Leopold von Schroeder an Hugo Schuchardt (19-10223)
an Hugo Schuchardt
16. 04. 1916
Deutsch
Schlagwörter: Kaiserliche Akademie der Wissenschaften (Wien) Simonyi, Zsigmond Budapest Skandinavien Ungarn
Zitiervorschlag: Leopold von Schroeder an Hugo Schuchardt (19-10223). Wien, 16. 04. 1916. Hrsg. von Frank-Rutger Hausmann und Bernhard Hurch (2024). In: Bernhard Hurch (Hrsg.): Hugo Schuchardt Archiv. Online unter https://gams.uni-graz.at/o:hsa.letter.12311, abgerufen am 07. 08. 2026. Handle: hdl.handle.net/11471/518.10.1.12311.
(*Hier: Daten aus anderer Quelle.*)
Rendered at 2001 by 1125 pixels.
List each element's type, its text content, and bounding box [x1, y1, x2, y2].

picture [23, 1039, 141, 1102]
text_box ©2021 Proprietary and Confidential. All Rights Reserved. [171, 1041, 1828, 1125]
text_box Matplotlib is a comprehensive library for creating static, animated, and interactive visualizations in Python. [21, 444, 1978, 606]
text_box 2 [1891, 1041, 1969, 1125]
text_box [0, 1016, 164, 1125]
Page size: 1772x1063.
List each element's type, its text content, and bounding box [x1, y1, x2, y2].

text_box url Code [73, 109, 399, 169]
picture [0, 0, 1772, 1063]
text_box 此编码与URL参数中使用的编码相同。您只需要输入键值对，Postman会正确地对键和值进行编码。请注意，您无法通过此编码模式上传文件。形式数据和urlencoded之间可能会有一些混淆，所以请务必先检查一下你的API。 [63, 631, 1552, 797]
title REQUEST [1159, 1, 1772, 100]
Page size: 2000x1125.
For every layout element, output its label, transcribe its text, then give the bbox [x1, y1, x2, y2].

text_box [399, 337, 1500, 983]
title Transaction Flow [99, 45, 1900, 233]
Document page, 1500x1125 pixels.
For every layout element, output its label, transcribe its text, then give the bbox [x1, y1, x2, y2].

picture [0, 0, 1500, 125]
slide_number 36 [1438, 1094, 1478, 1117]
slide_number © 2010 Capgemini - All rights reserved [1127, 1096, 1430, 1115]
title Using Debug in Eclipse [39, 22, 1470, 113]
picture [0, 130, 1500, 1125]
Wien, d. 16ten April 1916 Maximiliansplatz 13II
Hochverehrter Herr College!
Durch Ihren lieben Brief vom 14ten d. M. veranlaßt, fuhr ich gleich gestern zu Abend zu Ph. A. Becker1 hinaus und befragte ihn wegen Simonyi – natürlich ohne ihm sonst irgend etwas über Ihre damit verbundenen Absichten zu verraten. Er sagte mir von vornherein, die Sache wäre sehr complizirt und er möchte gern Ihnen selbst darüber schreiben, damit nicht etwa noch durch den Umweg Mißverständnisse hinzu kommen, die wegen der Schwierigkeit und Complizirtheit des Ganzen (NB und meiner völligen Unbekanntheit mit den Verhältnissen in Budapest) doch sehr leicht möglich wären. Er selbst ist genau orientirt. So fügte ich mich seinem Wunsche.
|2|Wenn Sie, verehrter Herr College, in der Akademie einen Vorschlag machen wollen, wäre ich gern bereit, ihn mit zu unterschreiben, und zweifle nicht, daß er um Ihretwillen von vornherein die günstigsten Aussichten hätte. Ich meinerseits erneure diesmal den Vorschlag von M. Winternitz in Prag2 zum corr. Mitglied im Inlande und wäre dankbar, wenn Sie ihm gleichfalls Ihre Stimme geben wollten.
Ihr günstiges Urtheil über Gombocz3 erfreute Becker sehr; doch ist leider diese Candidatur gegenstandslos geworden, da Gombocz höflich erklärt hat, keinesfalls kommen zu können – und zwar wegen seines Wörterbuches, zu dessen Vollendung er die Sinecure, in der er lebt, ebenso nöthig hat wie die vielen Hilfsmittel, die ihm nur in Ungarn zu Gebote stehen.
|3|Was unter diesen Umständen aus dem Plane werden wird, ist vorläufig ganz unklar.
Es würde mir eine ganz besondere Freude sein, wenn ich durch unsere akademischen Wahlsitzungen wieder einmal dazu käme, Ihnen die Hand drücken und womöglich auch mit Ihnen etwas „plaudern“ zu können.
In treuer Verehrung
Ihr ganz ergebenster
LvonSchroeder.
1 Philipp August Becker (1862-1947); deutscher Romanist; vgl. 00889-00897.
2 Moritz Winternitz (1863-1937), österr. Indologe u. Ethnologe.
3 Zoltán Gombocz (1877-1935), ungar. Sprachwissenschaftler; vgl. HSA 03851-03852.